Consigne 1
Indiquez si chacune des affirmations (a), (b) et (c) concorde avec l’extrait choisi, en répondant par oui ou par non et en citant les mots décisifs du texte.
(a) La pièce a été frappée à quatre mille quatre cents exemplaires.
(b) Les pièces ont été mises en circulation en Algérie.
(c) Le putsch du 8 novembre 1942 a neutralisé le 19e corps d’Armée pendant quinze heures.
Consigne 2
Répondez brièvement à ces questions sur l’extrait choisi.
(a) Quel nom peut-on lire sous le ruban ?
(b) Combien pèse la pièce d’un franc de 1943 ?
(c) Combien de volontaires civils ont arrêté Juin et Darlan ?
Consigne 3
Poursuivez le texte sur la monnaie de la France libre à partir de sa dernière phrase.

LA FRANCE LIBRE ET SA MONNAIE EN 1943

 

Par Christine ALFARGE

 

Je suis heureuse de vous présenter un des très rares exemplaires du franc Graziani 1943 aluminium, que je garde précieusement afin d’honorer la mémoire des combattants à travers cette monnaie emblématique de la France Libre constituée des Français (officiers, soldats ou simples citoyens) courageux et volontaires à la suite de l’Appel du 18 juin 1940 du Général de Gaulle, afin de poursuivre le combat contre l’ennemi aux côtés des alliés britanniques, jusqu’en Afrique du nord.

On peut y distinguer l’inscription REPUBLIQUE FRANCAISE sur une face avec un buste drapé de la République aux cheveux courts à gauche coiffé d’un bonnet phrygien orné d’une cocarde tricolore, sous une couronne composite de blé, chêne et olivier nouée par un ruban ; sous le ruban on peut y lire MORLON. Sur l’autre face, figure l’inscription LIBERTE - EGALITE / FRATERNITE et 1 / FRANC, en deux lignes au-dessus du millésime encadré de deux cornes d’abondance symétriquement opposées. Cette monnaie frappée à quatre mille quatre cents exemplaires a été gravée et fabriquée en Algérie française. Les allemands ayant détruit le convoi lors de leur acheminement ces derniers n’ont jamais été mis en circulation. Au paravent pour inaugurer l’événement, quelques pièces avaient été distribuées symboliquement à certains hauts fonctionnaires de l’état français, ce qui explique l’existence et la rareté de cette pièce d’un Franc 1943 en aluminium de 1,3 g.




« Les forces armées ralliées à la France libre, appelées Forces Françaises Libres (FFL) participeront à de nombreux combats en Afrique. Lors du débarquement allié en Afrique du nord, quatre cents volontaires civils arrêteront Juin et Darlan et, par le putsch du 8 novembre 1942, neutraliseront pendant quinze heures le 19e corps d’Armée du gouvernement de Vichy, permettant ainsi aux Alliés de débarquer et d’encercler Alger, sans opposition avant la capitulation le soir même de cette ville. »

En 1943, c’est la combinaison de trois éléments qui aboutira à la conquête du pouvoir algérois par les hommes à la Croix de Lorraine et donnera son importance à cette période que ce soit pour la libération de la France ou la personnalité de Charles de Gaulle qui se dessine. On assistera à l’unification de la résistance intérieure sous le drapeau gaulliste et la dégradation du mythe vichyste lors du débarquement allié en Afrique du nord, sous la pression toujours plus forte des américains vis-à-vis de l’homme de Londres.



«…La résistance, qui est au cœur de la mystique gaulliste… », écrivait Winston Churchill.

Données fournies
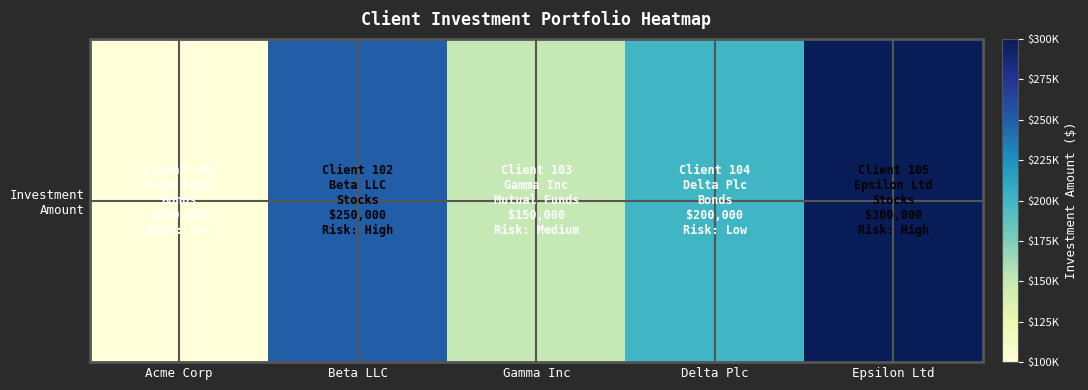

How many categories are shown in the chart?

5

Réponse 1
(a) Oui : « Cette monnaie frappée à quatre mille quatre cents exemplaires »
(b) Non : « ces derniers n’ont jamais été mis en circulation »
(c) Oui : « neutraliseront pendant quinze heures le 19e corps d’Armée du gouvernement de Vichy »

Réponse 2
(a) MORLON
(b) 1,3 g
(c) Quatre cents

Réponse 3
Le 12 février 1943, Jean Moulin qui pendant de longs mois avait pris la tête au nom du Général de Gaulle de l’ensemble des organisations de résistance, revint en Angleterre, en même temps que le général Delestraint, chef de l’Armée secrète. Ils auront tous les deux de nombreux contacts avec les responsables du Comité national français et les chefs militaires britanniques, notamment le 21 février avec le chef de l’état-major impérial britannique, le général Alan Brooke. Le même jour, le Général de Gaulle remettra la décoration de l’ordre de la Libération à Jean Moulin et le nommera « commissaire en mission » (membre du Comité national), il lui confiera ce qui sera sa dernière mission avec pour contenu des instructions essentielles dans la mesure où elles réunissaient l’insurrection interne (réunifiée le 11 novembre 1942) et l’organisation extérieure de juin 1940 sur un sol étranger. En voici quelques lignes :

« Jean Moulin devient le seul représentant permanent du général de Gaulle et du Comité national pour l’ensemble du territoire métropolitain. Il doit être créé, dans les plus courts délais possibles, un Conseil de la Résistance unique pour l’ensemble du territoire métropolitain et présidé par Jean Moulin. Ce conseil de la Résistance assurera la représentation des groupements de résistance, des formations politiques résistantes et des syndicats ouvriers résistants. Le rassemblement doit s’effectuer sur la base des principes suivants :

contre les Allemands, leurs alliés et leurs complices, par tous les moyens et particulièrement les armes à la main ;

contre toutes les dictatures et notamment celle de Vichy, quel que soit le visage dont elle se pare ;

avec de Gaulle, dans le combat qu’il mène pour libérer le territoire et redonner la parole aux Français.

… Le Conseil de la Résistance forme l’embryon d’une représentation nationale réduite, conseil politique du Général de Gaulle à son arrivée en France… »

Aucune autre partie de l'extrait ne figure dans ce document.